Binura Fernando

Personal information
- Full name: Binura Fernando
- Born: 12 July 1995 (age 31) Colombo, Sri Lanka
- Nickname: Ragama Rambo
- Height: 6 ft 6 in (1.98 m)
- Batting: Right-handed
- Bowling: Left arm medium fast
- Role: Bowler

International information
- National side: Sri Lanka (2015–present);
- ODI debut (cap 195): 28 May 2021 v Bangladesh
- Last ODI: 4 July 2021 v England
- ODI shirt no.: 71
- T20I debut (cap 54): 30 July 2015 v Pakistan
- Last T20I: 7 September 2025 v Zimbabwe
- T20I shirt no.: 71

Domestic team information
- SSC
- 2020: Jaffna Stallions
- 2021: Kandy Warriors
- 2025/26: Rajshahi Warriors
- 2026: Nottinghamshire

Career statistics
| Competition | ODI | T20I | FC | LA |
| Matches | 4 | 25 | 29 | 59 |
| Runs scored | 26 | 43 | 800 | 344 |
| Batting average | 8.66 | 10.75 | 24.24 | 14.33 |
| 100s/50s | 0/0 | 0/0 | 0/5 | 0/1 |
| Top score | 17 | 20 | 82 | 61 |
| Balls bowled | 152 | 511 | 3,605 | 2,488 |
| Wickets | 2 | 24 | 70 | 70 |
| Bowling average | 68.00 | 29.83 | 24.51 | 27.51 |
| 5 wickets in innings | 0 | 0 | 2 | 1 |
| 10 wickets in match | 0 | 0 | 1 | 0 |
| Best bowling | 1/33 | 3/31 | 9/70 | 6/28 |
| Catches/stumpings | 1/– | 4/– | 7/– | 10/– |
- Source: ESPNcricinfo, 17 July 2026

= Binura Fernando =

Sri Lankan cricketer

Binura Fernando (born 12 July 1995) is a professional Sri Lankan cricketer who plays for the Sri Lanka national team in limited over internationals.

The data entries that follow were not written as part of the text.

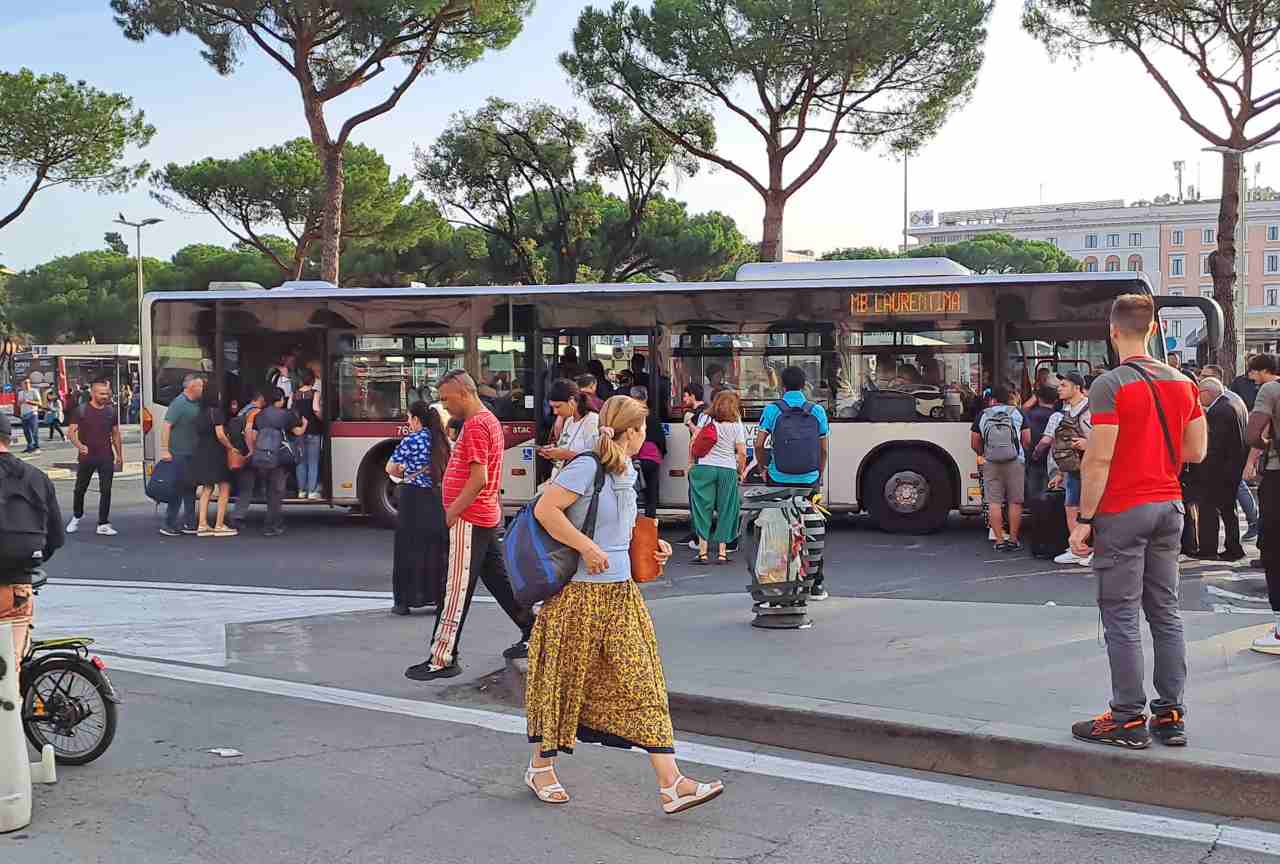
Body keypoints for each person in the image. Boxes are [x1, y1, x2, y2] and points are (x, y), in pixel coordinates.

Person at [523, 395, 724, 813]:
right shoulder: (586, 466)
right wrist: (586, 547)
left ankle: (672, 784)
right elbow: (546, 510)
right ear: (631, 431)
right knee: (564, 686)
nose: (645, 436)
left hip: (620, 595)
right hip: (578, 596)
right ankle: (541, 767)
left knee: (644, 683)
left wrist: (652, 546)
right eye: (643, 429)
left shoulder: (625, 471)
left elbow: (622, 524)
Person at [1068, 293, 1206, 748]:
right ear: (1153, 331)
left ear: (1112, 331)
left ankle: (1128, 718)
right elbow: (1196, 451)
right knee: (1165, 613)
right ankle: (1170, 714)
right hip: (1170, 506)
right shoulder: (1184, 383)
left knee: (1122, 613)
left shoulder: (1111, 384)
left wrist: (1084, 519)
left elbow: (1099, 459)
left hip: (1124, 509)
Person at [404, 370, 535, 681]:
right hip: (484, 514)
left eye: (447, 399)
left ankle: (442, 656)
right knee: (500, 580)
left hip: (470, 517)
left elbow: (479, 478)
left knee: (455, 588)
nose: (445, 406)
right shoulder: (488, 420)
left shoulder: (476, 426)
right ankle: (534, 630)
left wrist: (453, 512)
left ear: (463, 393)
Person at [755, 366, 830, 599]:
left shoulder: (773, 410)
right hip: (809, 480)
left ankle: (780, 579)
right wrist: (817, 473)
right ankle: (816, 584)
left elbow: (759, 444)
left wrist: (763, 467)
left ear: (782, 386)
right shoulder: (817, 411)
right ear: (804, 385)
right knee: (813, 529)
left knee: (778, 528)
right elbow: (824, 448)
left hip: (779, 478)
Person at [0, 412, 64, 662]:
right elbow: (56, 538)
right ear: (10, 438)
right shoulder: (36, 477)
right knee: (12, 667)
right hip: (19, 587)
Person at [387, 401, 450, 615]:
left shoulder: (411, 440)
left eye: (408, 418)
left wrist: (402, 469)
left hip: (412, 499)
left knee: (408, 549)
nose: (408, 422)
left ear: (416, 419)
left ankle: (404, 602)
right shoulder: (442, 440)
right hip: (436, 499)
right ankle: (438, 599)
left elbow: (390, 468)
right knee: (436, 549)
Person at [690, 389, 747, 565]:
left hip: (704, 467)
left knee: (702, 508)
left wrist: (691, 464)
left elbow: (694, 442)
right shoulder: (736, 423)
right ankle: (722, 553)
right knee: (727, 509)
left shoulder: (705, 418)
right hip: (727, 469)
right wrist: (740, 471)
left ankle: (703, 552)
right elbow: (742, 452)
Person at [1247, 353, 1280, 654]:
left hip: (1277, 475)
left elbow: (1252, 434)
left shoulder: (1272, 390)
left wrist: (1267, 445)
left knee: (1273, 546)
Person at [1042, 372, 1092, 565]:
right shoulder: (1067, 410)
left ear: (1077, 388)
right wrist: (1060, 474)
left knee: (1089, 510)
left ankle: (1087, 550)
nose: (1059, 388)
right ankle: (1078, 549)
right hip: (1072, 469)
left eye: (1063, 385)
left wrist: (1089, 443)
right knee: (1071, 508)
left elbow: (1106, 437)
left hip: (1090, 467)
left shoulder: (1090, 410)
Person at [1196, 376, 1248, 561]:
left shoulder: (1219, 411)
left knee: (1210, 510)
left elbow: (1214, 447)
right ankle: (1234, 547)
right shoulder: (1234, 402)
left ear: (1207, 393)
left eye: (1198, 394)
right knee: (1228, 509)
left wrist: (1201, 467)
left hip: (1219, 470)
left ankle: (1208, 548)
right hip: (1233, 467)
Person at [66, 377, 124, 537]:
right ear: (92, 393)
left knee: (106, 490)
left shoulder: (111, 411)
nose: (105, 396)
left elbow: (116, 434)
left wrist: (120, 455)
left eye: (106, 393)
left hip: (106, 456)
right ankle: (77, 516)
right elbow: (71, 433)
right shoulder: (81, 410)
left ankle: (103, 523)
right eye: (101, 394)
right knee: (80, 489)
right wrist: (80, 446)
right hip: (87, 457)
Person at [972, 385, 1026, 552]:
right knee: (1015, 501)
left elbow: (974, 442)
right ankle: (1014, 540)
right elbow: (1027, 439)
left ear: (992, 399)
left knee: (994, 502)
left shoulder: (983, 414)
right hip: (1015, 460)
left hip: (991, 462)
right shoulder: (1017, 413)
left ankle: (1000, 541)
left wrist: (984, 453)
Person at [247, 387, 306, 538]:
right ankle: (272, 525)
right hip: (278, 458)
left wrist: (257, 451)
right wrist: (305, 423)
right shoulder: (286, 415)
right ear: (280, 399)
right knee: (277, 492)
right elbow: (298, 432)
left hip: (262, 457)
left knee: (269, 491)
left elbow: (253, 436)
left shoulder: (259, 415)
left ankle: (272, 523)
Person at [158, 374, 205, 537]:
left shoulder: (197, 403)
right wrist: (165, 449)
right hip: (179, 453)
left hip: (192, 453)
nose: (202, 389)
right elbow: (166, 426)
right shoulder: (179, 403)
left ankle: (190, 523)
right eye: (200, 386)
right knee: (177, 489)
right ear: (191, 387)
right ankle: (169, 523)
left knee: (190, 488)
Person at [190, 392, 239, 538]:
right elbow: (220, 435)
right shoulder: (216, 413)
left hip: (202, 452)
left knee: (207, 488)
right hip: (216, 453)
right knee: (224, 486)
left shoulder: (199, 414)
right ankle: (219, 525)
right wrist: (230, 447)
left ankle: (202, 525)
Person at [539, 379, 600, 478]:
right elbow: (565, 446)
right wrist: (553, 450)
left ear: (571, 401)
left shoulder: (592, 421)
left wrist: (564, 454)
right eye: (553, 408)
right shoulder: (569, 420)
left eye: (558, 407)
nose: (555, 412)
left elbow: (595, 459)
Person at [228, 391, 267, 528]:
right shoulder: (256, 412)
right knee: (248, 485)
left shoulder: (243, 411)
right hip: (248, 452)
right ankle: (237, 516)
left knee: (246, 484)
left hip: (239, 451)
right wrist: (251, 450)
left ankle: (238, 514)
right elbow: (249, 432)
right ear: (260, 399)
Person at [1022, 383, 1058, 504]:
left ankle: (1036, 516)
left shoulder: (1028, 415)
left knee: (1034, 495)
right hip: (1054, 461)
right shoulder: (1058, 415)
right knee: (1053, 493)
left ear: (1038, 399)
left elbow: (1021, 410)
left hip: (1033, 459)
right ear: (1056, 400)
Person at [291, 370, 324, 499]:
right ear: (313, 381)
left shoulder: (294, 394)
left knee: (300, 461)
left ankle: (301, 491)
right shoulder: (315, 393)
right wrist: (323, 418)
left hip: (298, 432)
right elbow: (316, 409)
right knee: (313, 462)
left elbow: (291, 410)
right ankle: (311, 491)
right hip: (313, 431)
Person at [16, 377, 42, 453]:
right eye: (25, 383)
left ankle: (37, 447)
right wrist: (19, 403)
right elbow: (18, 404)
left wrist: (29, 401)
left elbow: (40, 403)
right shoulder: (20, 393)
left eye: (28, 383)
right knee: (26, 432)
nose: (27, 385)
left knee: (34, 431)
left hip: (32, 413)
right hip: (24, 414)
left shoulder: (34, 391)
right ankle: (30, 446)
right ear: (22, 385)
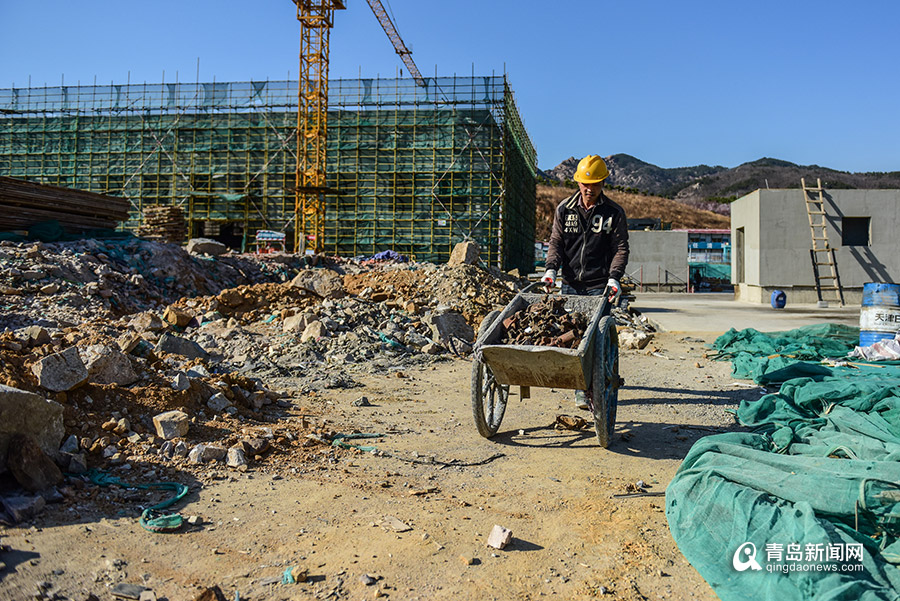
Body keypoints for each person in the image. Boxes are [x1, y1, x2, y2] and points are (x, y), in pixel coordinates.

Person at [541, 154, 629, 410]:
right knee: (573, 335)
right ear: (578, 182)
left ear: (603, 183)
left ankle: (591, 387)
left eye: (595, 184)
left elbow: (620, 248)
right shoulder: (564, 209)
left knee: (594, 338)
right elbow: (556, 242)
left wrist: (614, 277)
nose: (589, 189)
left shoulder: (613, 213)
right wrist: (551, 270)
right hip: (570, 283)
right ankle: (580, 386)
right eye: (585, 184)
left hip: (599, 285)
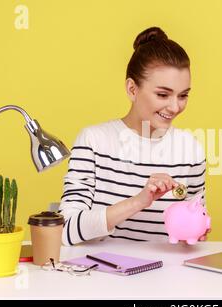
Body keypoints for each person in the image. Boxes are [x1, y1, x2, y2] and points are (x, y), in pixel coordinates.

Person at [58, 26, 209, 245]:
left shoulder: (191, 150)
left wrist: (197, 231)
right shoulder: (93, 141)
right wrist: (138, 201)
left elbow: (194, 232)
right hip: (103, 274)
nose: (175, 107)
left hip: (169, 276)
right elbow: (65, 230)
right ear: (132, 89)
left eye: (183, 95)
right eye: (163, 94)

==Early and domestic career==
He was part of Sri Lanka's squad for the 2014 ICC Under-19 Cricket World Cup. In August 2018, he was named in Dambulla's squad the 2018 SLC T20 League. In October 2020, he was drafted by the Jaffna Stallions for the inaugural edition of the Lanka Premier League. In August 2021, he was named in the SLC Reds team for the 2021 SLC Invitational T20 League tournament. In November 2021, he was selected to play for the Kandy Warriors following the players' draft for the 2021 Lanka Premier League. In July 2022, he was signed by the Jaffna Kings for the third edition of the Lanka Premier League.

==International career==
He was named in Sri Lanka's Twenty20 International (T20I) squad for their series against Pakistan in July 2015. He made his T20I debut on 30 July 2015. He took his first international wicket by bowling Shahid Afridi.

In May 2021, he was named in Sri Lanka's One Day International (ODI) squad for their series against Bangladesh. He made his ODI debut for Sri Lanka on 28 May 2021, against Bangladesh. In September 2021, Fernando was named as one of four reserve players in Sri Lanka's squad for the 2021 ICC Men's T20 World Cup.

== Playing Style ==

He is known for his ability to generate awkward bounce from a height of 6'7", and swing the ball.